In a joint report launched yesterday, the working group lays out the risks and goals, including:

· Closing the gap in existing governance frameworks to manage risks from innovations

· Determining the liabilities, roles and responsibilities involved with these risks

· Setting up a data-sharing mechanism to manage the risks

“No one currently knows the magnitude of the risk exposure of society to new, uninsured technologies,” said Victoria Shirazi, Project Lead of the Mitigating Risks in the Innovation Economy project at the World Economic Forum. “A technology failure that was once both small and contained can cascade into potentially catastrophic losses.

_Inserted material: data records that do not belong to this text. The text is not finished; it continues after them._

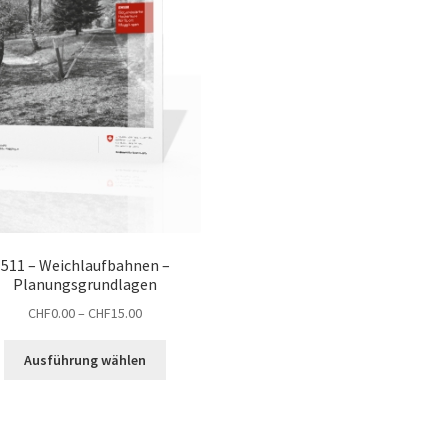
Produktseite
gewählt
werden
511 – Weichlaufbahnen –
Planungsgrundlagen
Preisspanne:
CHF
0.00
–
CHF
15.00
CHF0.00
Dieses
bis
Ausführung wählen
Produkt
CHF15.00
weist
mehrere
Varianten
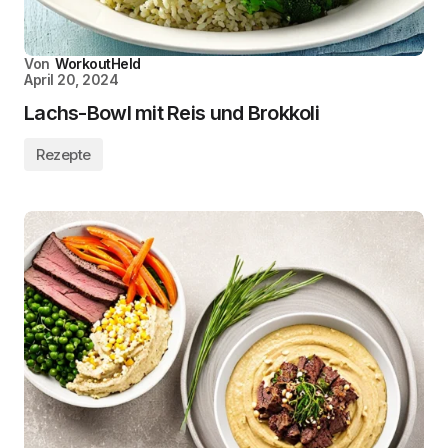
Von
WorkoutHeld
April 20, 2024
Lachs-Bowl mit Reis und Brokkoli
Rezepte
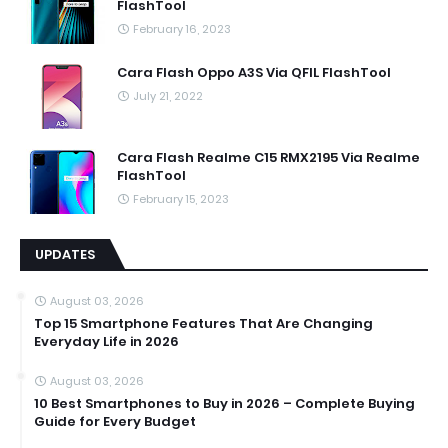
FlashTool
February 16, 2023
Cara Flash Oppo A3S Via QFIL FlashTool
July 21, 2022
Cara Flash Realme C15 RMX2195 Via Realme
FlashTool
February 15, 2023
UPDATES
August 03, 2026
Top 15 Smartphone Features That Are Changing
Everyday Life in 2026
August 03, 2026
10 Best Smartphones to Buy in 2026 – Complete Buying
Guide for Every Budget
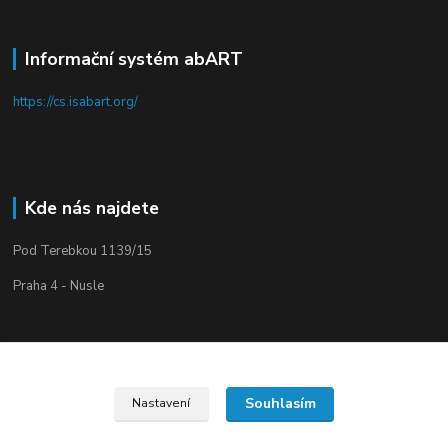
Informační systém abART
https://cs.isabart.org/
Kde nás najdete
Pod Terebkou 1139/15
Praha 4 - Nusle
Souhlasím
Nastavení
Upravit sběr cookies.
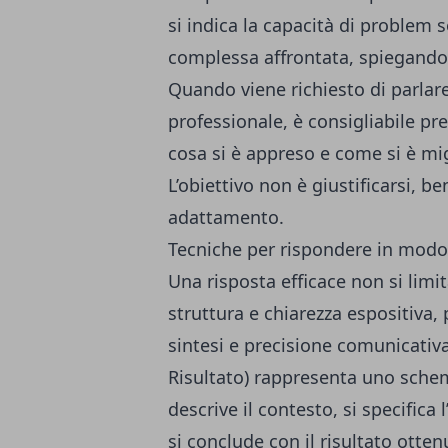
si indica la capacità di problem s
complessa affrontata, spiegando 
Quando viene richiesto di parlare 
professionale, è consigliabile p
cosa si è appreso e come si è mi
L’obiettivo non è giustificarsi, b
adattamento.
Tecniche per rispondere in modo
Una risposta efficace non si limi
struttura e chiarezza espositiva, 
sintesi e precisione comunicativ
Risultato) rappresenta uno schem
descrive il contesto, si specifica l
si conclude con il risultato otten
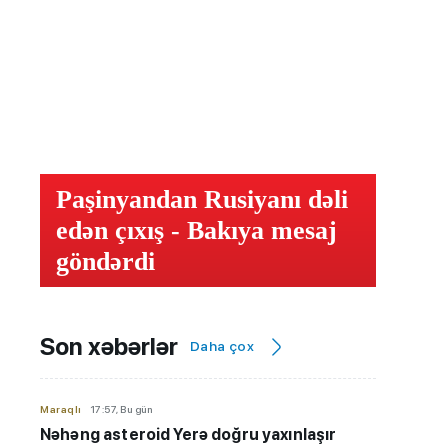
Paşinyandan Rusiyanı dəli
edən çıxış - Bakıya mesaj
göndərdi
Son xəbərlər
Daha çox
Maraqlı
17:57, Bu gün
Nəhəng asteroid Yerə doğru yaxınlaşır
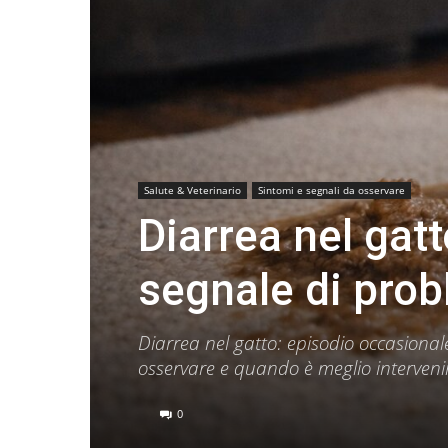
Salute & Veterinario
Sintomi e segnali da osservare
Diarrea nel gatt
segnale di pro
Diarrea nel gatto: episodio occasionale
osservare e quando è meglio interveni
0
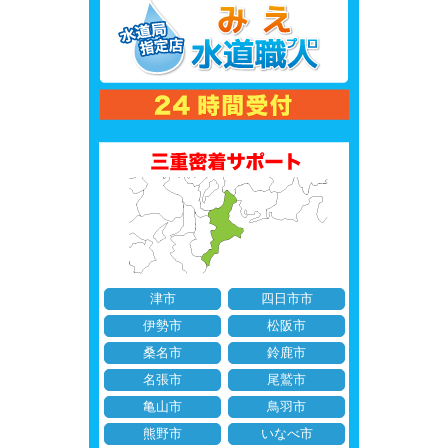
津市
四日市市
伊勢市
松阪市
桑名市
鈴鹿市
名張市
尾鷲市
亀山市
鳥羽市
熊野市
いなべ市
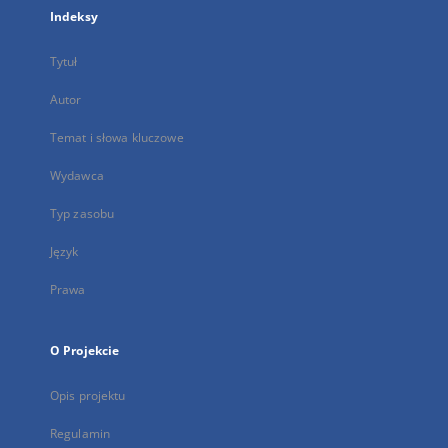
Indeksy
Tytuł
Autor
Temat i słowa kluczowe
Wydawca
Typ zasobu
Język
Prawa
O Projekcie
Opis projektu
Regulamin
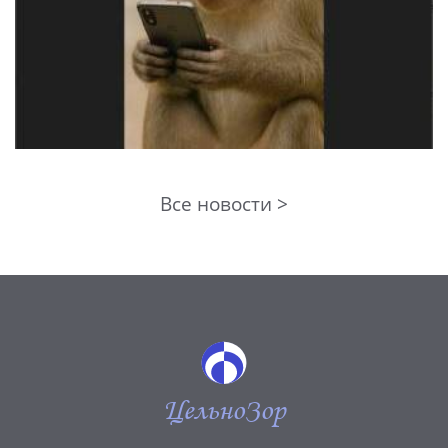
Все новости >
ЦельноЗор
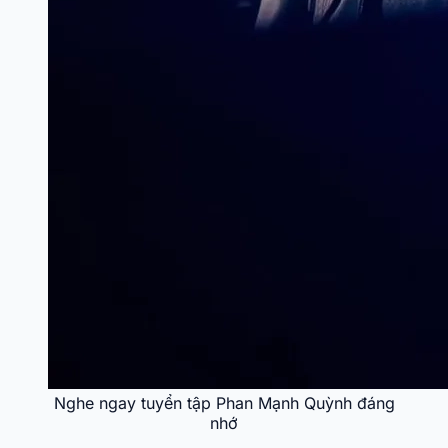
Nghe ngay tuyển tập Phan Mạnh Quỳnh đáng
nhớ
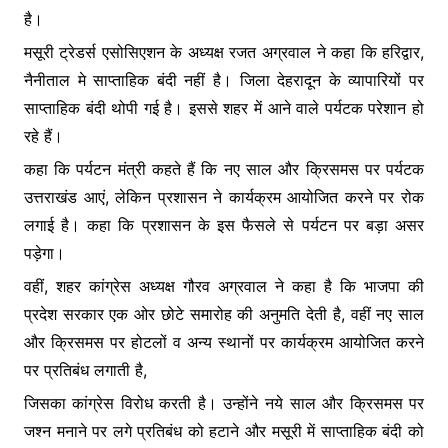
है।
मसूरी ट्रेडर्स एसोसिएशन के अध्यक्ष रजत अग्रवाल ने कहा कि हरिद्वार,
नैनीताल मे साप्ताहिक बंदी नहीं है। जिला देहरादून के व्यापारियों पर
साप्ताहिक बंदी थोपी गई है। इससे शहर में आने वाले पर्यटक परेशान हो
रहे हैं।
कहा कि पर्यटन मंत्री कहते हैं कि नए साल और क्रिसमस पर पर्यटक
उत्तराखंड आएं, लेकिन प्रशासन ने कार्यक्रम आयोजित करने पर रोक
लगाई है। कहा कि प्रशासन के इस फैसले से पर्यटन पर बड़ा असर
पड़ेगा।
वहीं, शहर कांग्रेस अध्यक्ष गौरव अग्रवाल ने कहा है कि भाजपा की
प्रदेश सरकार एक ओर छोटे समारोह की अनुमति देती है, वहीं नए साल
और क्रिसमस पर होटलों व अन्य स्थानों पर कार्यक्रम आयोजित करने
पर प्रतिबंध लगाती है,
जिसका कांग्रेस विरोध करती है। उन्होंने नये साल और क्रिसमस पर
जश्न मनाने पर लगे प्रतिबंध को हटाने और मसूरी में साप्ताहिक बंदी को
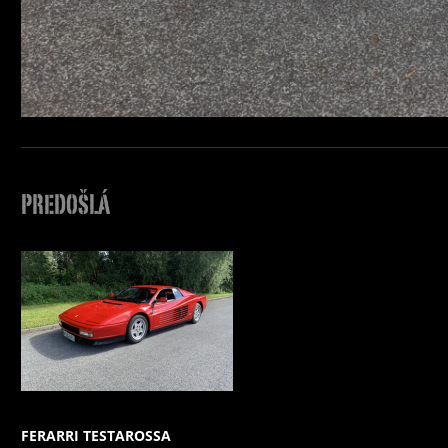
PREDOŠLÁ
FERARRI TESTAROSSA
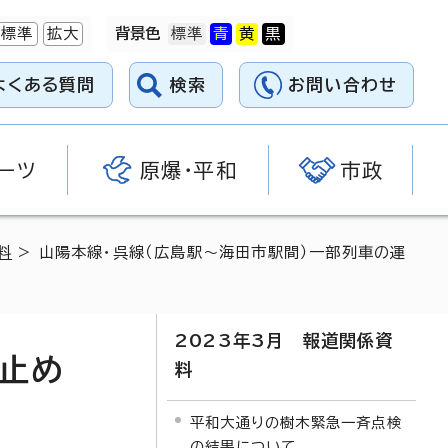
標準
拡大
背景色
よくある質問
検索
お問い合わせ
ーツ
原爆・平和
市政
料
> 山陽本線・呉線（広島駅～海田市駅間）一部列車の運
2023年3月 報道関係資
り止め
料
平和大通りの樹木緊急一斉点検
の結果について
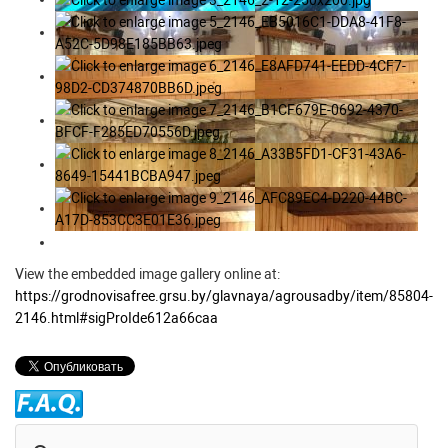
View the embedded image gallery online at:
https://grodnovisafree.grsu.by/glavnaya/agrousadby/item/85804-
2146.html#sigProIde612a66caa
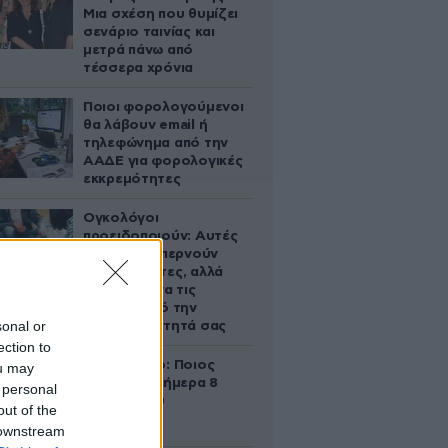
Μια σχέση που θυμίζει
σενάριο ταινίας και
μετρά πάνω από
τέσσερα χρόνια
Ποιοι φορολογούμενοι
θα λάβουν email ή
τηλεφώνημα από την
ΑΑΔΕ για φορολογικές
εκκρεμότητες
Ογκολόγοι
προειδοποιούν: Αυτές
οι τροφές, περνούν
απαρατήρητες, αλλά
καλό είναι να τις
βγάλετε από την
sonal or
καθημερινότητά σας
ection to
Εορτολόγιο: Ποιος
ou may
γιορτάζει σήμερα 8
 personal
Αυγούστου
out of the
 downstream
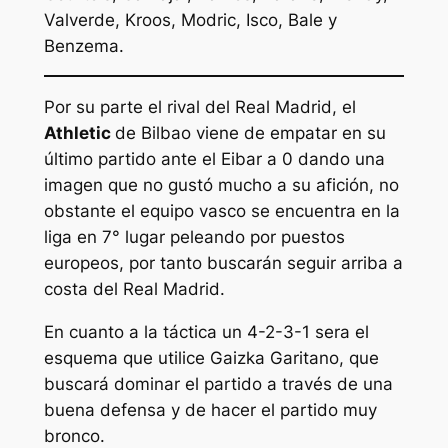
Valverde, Kroos, Modric, Isco, Bale y
Benzema.
Por su parte el rival del Real Madrid, el
Athletic
de Bilbao viene de empatar en su
último partido ante el Eibar a 0 dando una
imagen que no gustó mucho a su afición, no
obstante el equipo vasco se encuentra en la
liga en 7° lugar peleando por puestos
europeos, por tanto buscarán seguir arriba a
costa del Real Madrid.
En cuanto a la táctica un 4-2-3-1 sera el
esquema que utilice Gaizka Garitano, que
buscará dominar el partido a través de una
buena defensa y de hacer el partido muy
bronco.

This initiative will help societies prevent, respond to and recover from these new risks.”

The insurers point to potential risk scenarios of emerging risks with vastly varying estimated costs:

· A cyber-attack on the US Northeast electrical grid could result in economic losses as high as $222 billion

· A disruption of the cloud could result in economic losses ranging from $15.6 billion to $121.4 billion

· A compromised software upgrade for globally interconnected systems could put between $4.5 trillion and $15 trillion of global GDP at risk over five years due to losses to global GDP output

The majority of these and other innovation-related risks are uninsured: the insurance gap is as high as 83% in a cloud service disruption scenario and 93% for a mass vulnerability setting. Other risks are yet unknown.

“As technologies emerge on their own, the risks are becoming so big and complex that businesses and governments will not be able to handle them, said Inga Beale, Chief Executive Officer of Lloyd’s, and a backer of the initiative. “With this initiative, we want to address that.”

Among the participants in the initiative are some of the world’s largest insurers and insurance brokers, including Allianz, Lloyd’s, Marsh & McLennan, Sompo Holdings, Swiss Re, Willis Towers Watson, XL Catlin and Zurich Insurance Group; technology companies such as Cisco, Hitachi, IBM and Siemens; and senior officials from the European Commission, India, Japan, Netherlands, Singapore, Switzerland, United Kingdom and the United States.

Consumers face two stark realities that the group needs to resolve, said Matthew Leonard, Partner at Oliver Wyman, and member of the initiative: “First, people do not fully understand the risks they are running; and second, those who seek to mitigate their risk with insurance are faced with a decided lack of choice and/or affordability.”

The members of this initiative have committed to further multistakeholder actions to be developed and piloted in 2018, starting at the World Economic Forum Annual Meeting in January. The report and joint initiative were prepared by the Forum in collaboration with Oliver Wyman. Throughout the process, the insurance industry will also explore how it can best fulfil its new capacities, such as risk advisory and analytics.